WORK REQUIRED - Filter the records below for the word "round". Copy each line that holds it.

Stored data entries -
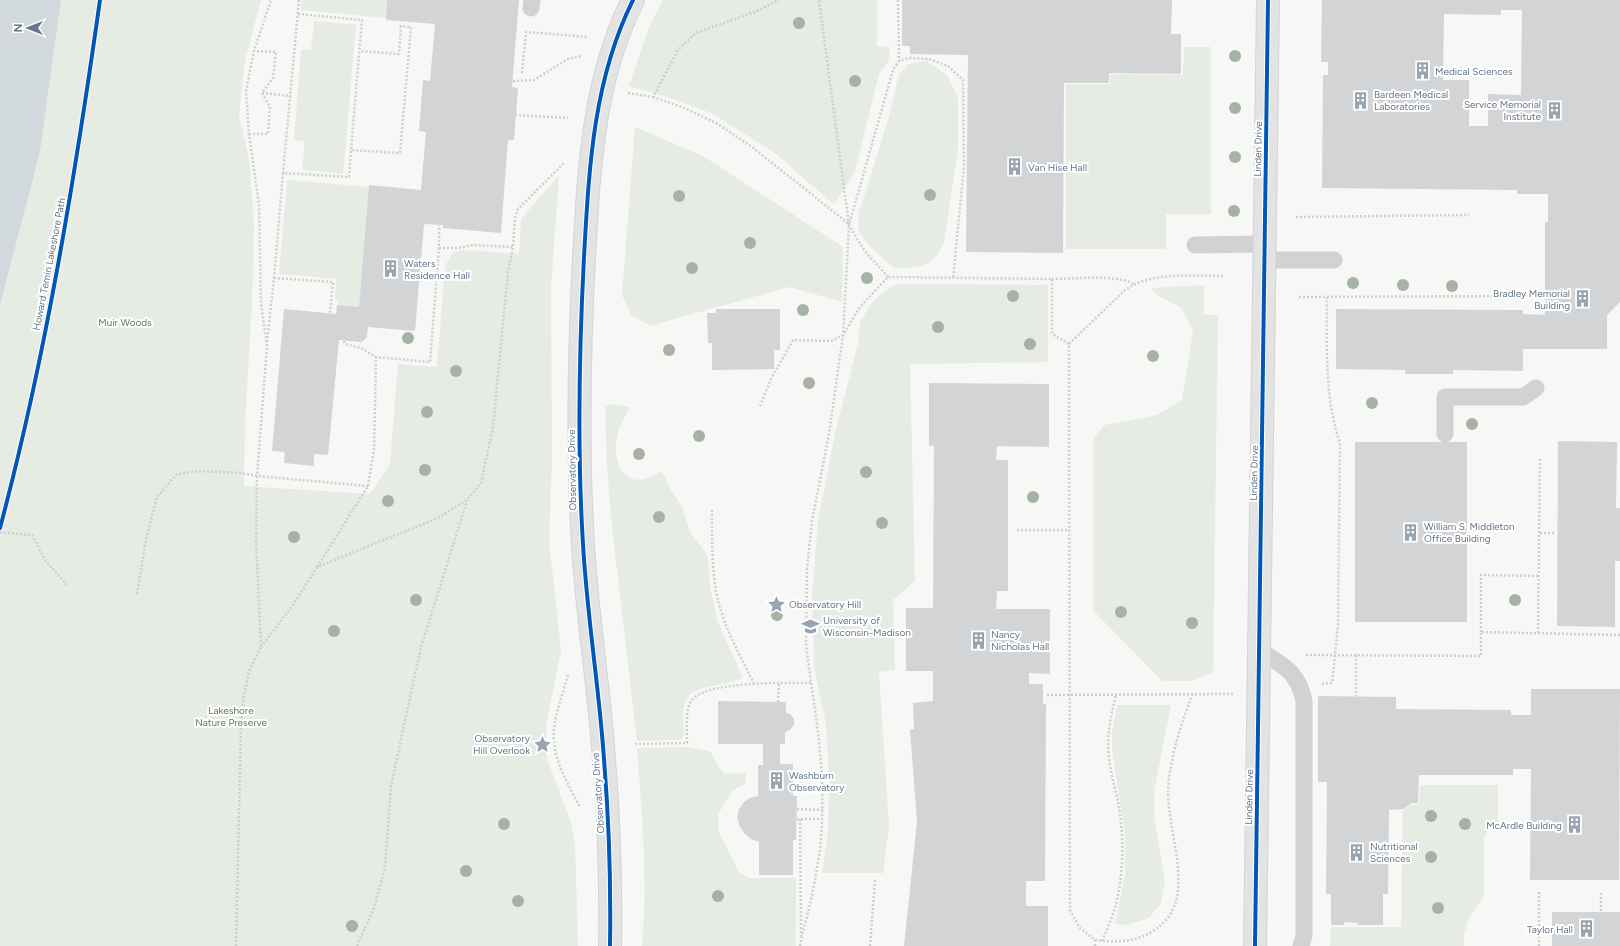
<svg xmlns="http://www.w3.org/2000/svg" width="1620" height="946" font-family="Figtree,sans-serif">
<style>
.green{fill:#e6ebe4}
.water{fill:#d1d9dc}
.building{fill:#d3d4d5;fill-rule:evenodd}
.lines{fill:none;stroke-linecap:round;stroke-linejoin:round}
.secondary-casing{stroke:#d2d4d6;stroke-width:24}
.path{stroke:#cdcfd0;stroke-width:2.5;stroke-dasharray:2 2;stroke-linecap:butt}
.lane{stroke:#d1d2d3;stroke-width:17}
.secondary{stroke:#e3e3e4;stroke-width:22}
.cycleway-casing{stroke:#fff;stroke-width:6}
.cycleway{stroke:#0057b8;stroke-width:4}
.tree{fill:#a6b2a4}
.labels{text-anchor:middle;dominant-baseline:central;stroke-width:4;stroke-linejoin:round;paint-order:stroke}
.poi-label{font-size:10px;fill:#657789;stroke:#fff;text-anchor:start}
.street-label{font-size:10px;fill:#657789;stroke:#fff}
.park-label{font-size:10px;fill:#647a60;stroke:#fff}
</style>
<rect width="100%" height="100%" fill="#f7f7f6"/>
<g class="green">
<polygon points="61,0 261,0 245,61 239,116 250,163 254,228 252,303 245,421 244,486 370,494 390,464 398,364 437,367 445,266 453,252 464,250 519,254 521,219 559,175 551,288 552,459 549,540 561,651 546,726 547,759 570,820 575,844 578,946 0,946 0,305 40,152"/>
<polygon points="302,0 387,0 386,18 301,10"/>
<polygon points="663,0 877,0 877,46 890,47 889,60 879,74 855,171 838,199 833,204 775,153 711,113 664,96 629,86 649,27"/>
<polygon points="314,21 356,25 343,174 302,170 305,141 294,140 301,50 311,50"/>
<polygon points="1184,47 1211,47 1211,214 1166,214 1166,249 1066,249 1066,84 1110,84 1110,74 1183,75"/>
<path d="M926,61l21,14 11,23v50l-14,95c-12,26 -25,24 -50,25l-24,-21 -12,-16 1,-18 29,-93 11,-46 10,-10z"/>
<polygon points="635,127 703,156 843,247 842,302 789,287 650,326 631,315 622,295"/>
<polygon points="287,180 369,187 359,307 340,305 335,299 336,279 279,274"/>
<polygon points="896,284 1048,285 1048,362 910,364 915,581 893,600 895,670 879,672 889,826 883,873 822,873 828,832 829,777 826,724 814,667 812,597 818,521 835,434 858,343 860,321 875,299"/>
<polygon points="1204,285 1204,315 1218,315 1213,672 1191,681 1162,681 1093,610 1093,439 1105,425 1157,415 1182,400 1193,331 1182,308 1157,295 1151,288"/>
<path d="M615,404l15,3c-4,8 -10,17 -12,26 -5,17 -2,46 21,47 7,0 17,-6 23,-9l8,18 12,18 8,25 18,24 2,30 7,34 26,58c-6,2 -12,4 -18,6 -14,3 -34,2 -40,19 -3,10 -1,22 -1,32l-2,3 -3,2 -42,1 -25,-214 -5,-60 -2,-61z"/>
<polygon points="1117,705 1171,705 1154,792 1155,822 1165,881 1161,903 1149,918 1127,925 1115,924 1125,876 1125,834 1112,749 1112,733"/>
<path d="M690,747l21,5 8,16 6,6 21,-1 -1,11 -12,6 -15,24 1,18 20,40 10,6h47v68h-154c6,-66 0,-132 -5,-198z"/>
<path d="M1420,785h78v43c-7,1 -11,2 -14,9v59l-16,23 -4,16v11h-134l1,-19h70l2,-117 8,-5 8,-1z"/>
</g>
<polygon class="water" points="0,0 61,0 40,152 0,305"/>
<g class="building">
<polygon points="387,0 519,0 512,87 518,88 514,140 508,140 501,233 443,228 443,225 424,224 415,331 368,327 367,337 363,341 360,342 339,340 328,455 314,454 314,466 284,463 285,452 272,451 284,309 336,314 337,305 359,307 369,185 421,190 426,132 419,131 423,80 430,81 435,24 386,20"/>
<polygon points="902,0 1172,0 1171,34 1181,34 1181,74 1109,73 1109,83 1064,83 1063,253 966,252 968,55 910,54 910,46 902,46"/>
<path d="M1322,0h298v302l-13,13v34h-84v22l-70,-1v4h-48v-4l-69,-1v-60l187,1v4l22,1v-93h3v-28h-31v-4l-195,-2 1,-113h5v-13h-7zM1501,10h21l-1,85 -33,-1v32h-19v-46h-26l1,-66 57,1z"/>
<polygon points="716,309 780,309 780,350 774,350 774,369 712,370 712,343 708,343 707,313 716,313"/>
<polygon points="929,383 1049,384 1049,447 997,446 996,460 1008,460 1008,591 997,591 996,609 1050,609 1050,674 1029,673 1029,684 1043,684 1043,704 1046,704 1045,881 1026,881 1026,906 1048,906 1048,946 904,946 917,822 910,730 914,729 913,703 933,701 933,671 906,671 906,608 933,608 934,446 929,446"/>
<polygon points="1558,441 1617,442 1616,508 1620,508 1620,561 1615,561 1615,627 1557,626"/>
<rect x="1355" y="442" width="112" height="180"/>
<polygon points="1531,689 1620,689 1619,880 1530,880 1531,769 1513,769 1513,775 1419,775 1418,803 1412,803 1403,809 1389,810 1388,894 1383,894 1383,925 1357,925 1358,923 1344,922 1344,925 1331,925 1331,894 1326,894 1327,782 1318,782 1318,696 1396,697 1396,709 1511,710 1511,715 1531,715"/>
<polygon points="718,701 786,702 786,713 790,714 794,719 794,725 790,730 785,732 785,744 780,744 780,764 793,764 793,796 797,796 796,840 793,840 793,875 759,875 759,842 751,839 745,834 740,827 737,818 739,809 744,802 750,798 758,796 758,765 763,765 763,744 718,744"/>
<rect x="1552" y="912" width="68" height="34"/>
</g>
<g class="lines">
<defs>
<g id="secondary">
<path d="M610,946c1,-62 -1,-125 -6,-187 -5,-72 -17,-143 -21,-215 -6,-96 -4,-191 1,-287 5,-88 9,-177 49,-257"/>
<polyline points="1255,946 1268,0"/>
</g>
</defs>
<use href="#secondary" class="secondary-casing"/>
<g class="path">
<polyline points="299,0 283,173 349,177 351,150"/>
<polyline points="898,0 899,61"/>
<polyline points="298,14 362,20 351,150 400,153 411,27 401,26 399,54 360,51"/>
<polyline points="522,73 526,32 588,37"/>
<polyline points="513,81 534,80 568,59 582,56"/>
<polyline points="262,93 291,96"/>
<polyline points="628,93 653,97 678,50 696,33 755,12 779,0"/>
<polyline points="653,97 682,107 716,123 752,147 849,224"/>
<polyline points="515,115 568,118"/>
<polyline points="249,134 268,134 270,107 262,93 273,78 276,52 254,51"/>
<polyline points="1296,217 1469,215"/>
<polyline points="439,248 459,248 472,245 513,247"/>
<polyline points="888,277 864,250 849,225 893,70 899,61 909,58 929,59 948,66 963,80 964,166 953,279"/>
<polyline points="274,278 333,282 330,313"/>
<path d="M1052,279c21,0 65,-5 82,5"/>
<polyline points="1299,297 1511,296"/>
<polyline points="344,341 345,344 361,348 376,357 430,362 439,248 439,225"/>
<polyline points="267,342 274,278 283,173"/>
<polyline points="760,406 772,377 793,340 831,341 843,335 849,225 819,0"/>
<path d="M712,510c0,32 -1,73 10,104 8,24 21,47 32,70"/>
<polyline points="1017,530 1068,530"/>
<polyline points="0,532 32,535 45,560 67,585"/>
<polyline points="1540,533 1555,533"/>
<polyline points="317,567 368,486 374,450 376,357"/>
<polyline points="137,594 146,539 157,497 177,474 199,471 241,473 257,476 368,486"/>
<polyline points="1481,632 1481,575 1539,576"/>
<polyline points="1538,633 1540,457"/>
<polyline points="261,647 293,605 317,567 438,518 467,500 481,483 493,427 508,272 513,247 515,218 518,209 565,162"/>
<polyline points="1306,655 1481,656 1481,632 1620,635"/>
<polyline points="1356,655 1356,696"/>
<path d="M568,675c-5,18 -12,36 -14,54 -3,28 14,55 26,78"/>
<path d="M1322,684l10,-1 6,-58 2,-182c-16,-46 -13,-98 -13,-146"/>
<polyline points="1047,695 1233,694"/>
<polyline points="778,702 779,683"/>
<path d="M635,744l52,-1c0,-12 -2,-28 3,-40 10,-23 98,-20 121,-20l-5,-39 1,-76 5,-47 17,-87 14,-99 17,-28 28,-30 164,2v55l17,10"/>
<polyline points="797,809 823,810"/>
<polyline points="797,819 822,819"/>
<polyline points="800,819 801,936"/>
<polyline points="1601,893 1601,912"/>
<path d="M1095,940c21,3 43,2 61,-11 6,-5 13,-11 16,-18 17,-31 -5,-86 -4,-121 2,-33 13,-66 25,-97"/>
<path d="M1102,941c5,-12 11,-24 14,-37 7,-28 8,-60 4,-89 -2,-19 -9,-38 -11,-57 -3,-22 2,-42 7,-64"/>
<polyline points="236,946 241,724 244,695 249,671 261,647 256,540 257,476 267,346 261,304 259,205 249,134 246,91 254,51 271,0"/>
<polyline points="357,946 374,908 385,868 391,786 421,647 467,501"/>
<path d="M800,946c2,-14 7,-28 10,-42 4,-17 7,-36 10,-54 6,-56 0,-111 -9,-167"/>
<polyline points="870,946 875,880"/>
<path d="M1095,946v-6l-15,-12 -10,-18 -1,-566 56,-54c28,-19 67,-14 100,-14"/>
<polyline points="1539,946 1539,892"/>
</g>
<g class="lane">
<polyline points="531,8 532,0"/>
<polyline points="1195,245 1264,244"/>
<polyline points="1264,260 1334,260"/>
<polyline points="1445,434 1445,397 1523,397 1536,388"/>
<path d="M1259,650c24,16 39,21 45,51v235l-3,10"/>
</g>
<use href="#secondary" class="secondary"/>
<defs>
<g id="cycleway">
<path d="M0,528c46,-173 75,-351 100,-528"/>
<path d="M610,946c1,-62 -1,-125 -6,-187 -5,-72 -17,-143 -21,-215 -6,-96 -4,-191 1,-287 5,-88 9,-177 49,-257"/>
<polyline points="1255,946 1268,0"/>
</g>
</defs>
<use href="#cycleway" class="cycleway-casing"/>
<use href="#cycleway" class="cycleway"/>
</g>
<g class="tree">
<circle cx="799" cy="23" r="6"/>
<circle cx="1235" cy="56" r="6"/>
<circle cx="855" cy="81" r="6"/>
<circle cx="1235" cy="108" r="6"/>
<circle cx="1235" cy="157" r="6"/>
<circle cx="930" cy="195" r="6"/>
<circle cx="679" cy="196" r="6"/>
<circle cx="1234" cy="211" r="6"/>
<circle cx="750" cy="243" r="6"/>
<circle cx="692" cy="268" r="6"/>
<circle cx="867" cy="278" r="6"/>
<circle cx="1353" cy="283" r="6"/>
<circle cx="1403" cy="285" r="6"/>
<circle cx="1452" cy="286" r="6"/>
<circle cx="1013" cy="296" r="6"/>
<circle cx="803" cy="310" r="6"/>
<circle cx="938" cy="327" r="6"/>
<circle cx="408" cy="338" r="6"/>
<circle cx="1030" cy="344" r="6"/>
<circle cx="669" cy="350" r="6"/>
<circle cx="1153" cy="356" r="6"/>
<circle cx="456" cy="371" r="6"/>
<circle cx="809" cy="383" r="6"/>
<circle cx="1372" cy="403" r="6"/>
<circle cx="427" cy="412" r="6"/>
<circle cx="1472" cy="424" r="6"/>
<circle cx="699" cy="436" r="6"/>
<circle cx="639" cy="454" r="6"/>
<circle cx="425" cy="470" r="6"/>
<circle cx="866" cy="472" r="6"/>
<circle cx="1033" cy="497" r="6"/>
<circle cx="388" cy="501" r="6"/>
<circle cx="659" cy="517" r="6"/>
<circle cx="882" cy="523" r="6"/>
<circle cx="294" cy="537" r="6"/>
<circle cx="416" cy="600" r="6"/>
<circle cx="1515" cy="600" r="6"/>
<circle cx="1121" cy="612" r="6"/>
<circle cx="777" cy="615" r="6"/>
<circle cx="1192" cy="623" r="6"/>
<circle cx="334" cy="631" r="6"/>
<circle cx="1431" cy="816" r="6"/>
<circle cx="504" cy="824" r="6"/>
<circle cx="1465" cy="824" r="6"/>
<circle cx="1431" cy="857" r="6"/>
<circle cx="466" cy="871" r="6"/>
<circle cx="718" cy="896" r="6"/>
<circle cx="518" cy="901" r="6"/>
<circle cx="1438" cy="908" r="6"/>
<circle cx="352" cy="926" r="6"/>
</g>
<defs>
<symbol id="building-bare" viewBox="-9 -9 18 18"><path d="M-4-6H4V6H1V3H-1V6H-4ZM-2.5-4.3h1.7v1.8h-1.7ZM.8-4.3h1.7v1.8H.8ZM-2.5-1h1.7V.8h-1.7ZM.8-1h1.7V.8H.8Z" fill="#98a4af" stroke="#fff" stroke-width="2.5" paint-order="stroke"/></symbol>
<symbol id="sight-bare" viewBox="-9 -9 18 18"><path d="M0-6L1.8-2.2L6-1.7L2.9 1.2L3.7 5.4L0 3.3L-3.7 5.4L-2.9 1.2L-6-1.7L-1.8-2.2Z" fill="#98a4af" stroke="#fff" stroke-width="2.5" paint-order="stroke"/></symbol>
<symbol id="university-bare" viewBox="-9 -9 18 18"><path d="M0-5L7-2L0 1L-7-2ZM-4 1L0 2.5L4 1V4Q0 6-4 4Z" fill="#98a4af" stroke="#fff" stroke-width="2.5" paint-order="stroke"/></symbol>
</defs>
<g fill-rule="evenodd">
<use href="#building-bare" x="1410" y="58" width="25" height="25"/>
<use href="#building-bare" x="1348" y="88" width="25" height="25"/>
<use href="#building-bare" x="1542" y="98" width="25" height="25"/>
<use href="#building-bare" x="1002" y="154" width="25" height="25"/>
<use href="#building-bare" x="378" y="256" width="25" height="25"/>
<use href="#building-bare" x="1570" y="286" width="25" height="25"/>
<use href="#building-bare" x="1398" y="520" width="25" height="25"/>
<use href="#sight-bare" x="764" y="592" width="25" height="25"/>
<use href="#university-bare" x="798" y="614" width="25" height="25"/>
<use href="#building-bare" x="966" y="628" width="25" height="25"/>
<use href="#sight-bare" x="530" y="732" width="25" height="25"/>
<use href="#building-bare" x="764" y="768" width="25" height="25"/>
<use href="#building-bare" x="1562" y="812" width="25" height="25"/>
<use href="#building-bare" x="1344" y="840" width="25" height="25"/>
<use href="#building-bare" x="1574" y="916" width="25" height="25"/>
</g>
<g class="labels">
<g class="poi-label">
<text x="1435" y="71">Medical Sciences</text>
<text x="1374" y="94">Bardeen Medical<tspan x="1374" dy="12">Laboratories</tspan></text>
<text x="1541" y="104" text-anchor="end">Service Memorial<tspan x="1541" dy="12">Institute</tspan></text>
<text x="1028" y="167">Van Hise Hall</text>
<text x="404" y="263">Waters<tspan x="404" dy="12">Residence Hall</tspan></text>
<text x="1570" y="293" text-anchor="end">Bradley Memorial<tspan x="1570" dy="12">Building</tspan></text>
<text x="1424" y="526">William S. Middleton<tspan x="1424" dy="12">Office Building</tspan></text>
<text x="789" y="604">Observatory Hill</text>
<text x="823" y="620">University of<tspan x="823" dy="12">Wisconsin-Madison</tspan></text>
<text x="991" y="634">Nancy<tspan x="991" dy="12">Nicholas Hall</tspan></text>
<text x="530" y="738" text-anchor="end">Observatory<tspan x="530" dy="12">Hill Overlook</tspan></text>
<text x="789" y="775">Washburn<tspan x="789" dy="12">Observatory</tspan></text>
<text x="1562" y="825" text-anchor="end">McArdle Building</text>
<text x="1370" y="846">Nutritional<tspan x="1370" dy="12">Sciences</tspan></text>
<text x="1573" y="929" text-anchor="end">Taylor Hall</text>
</g>
<g class="street-label">
<text transform="translate(1258 149) rotate(-89)">Linden Drive</text>
<text transform="translate(49 264) rotate(-79)">Howard Temin Lakeshore Path</text>
<text transform="translate(572 470) rotate(-91)">Observatory Drive</text>
<text transform="translate(1254 473) rotate(-89)">Linden Drive</text>
<text transform="translate(598 793) rotate(-94)">Observatory Drive</text>
<text transform="translate(1249 797) rotate(-89)">Linden Drive</text>
</g>
<g class="park-label">
<text x="125" y="322">Muir Woods</text>
<text x="231" y="710">Lakeshore<tspan x="231" dy="12">Nature Preserve</tspan></text>
</g>
</g>
<g transform="translate(28 28) rotate(270)" stroke="#ffffff" stroke-width="3" paint-order="stroke">
<path d="M0-3L7 15L0 10L-7 15Z" fill="#657789"/>
<text y="-6" font-size="11" font-weight="bold" text-anchor="middle" fill="#657789">N</text>
</g>
</svg>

RESPONSE BOX -
.lines{fill:none;stroke-linecap:round;stroke-linejoin:round}
.labels{text-anchor:middle;dominant-baseline:central;stroke-width:4;stroke-linejoin:round;paint-order:stroke}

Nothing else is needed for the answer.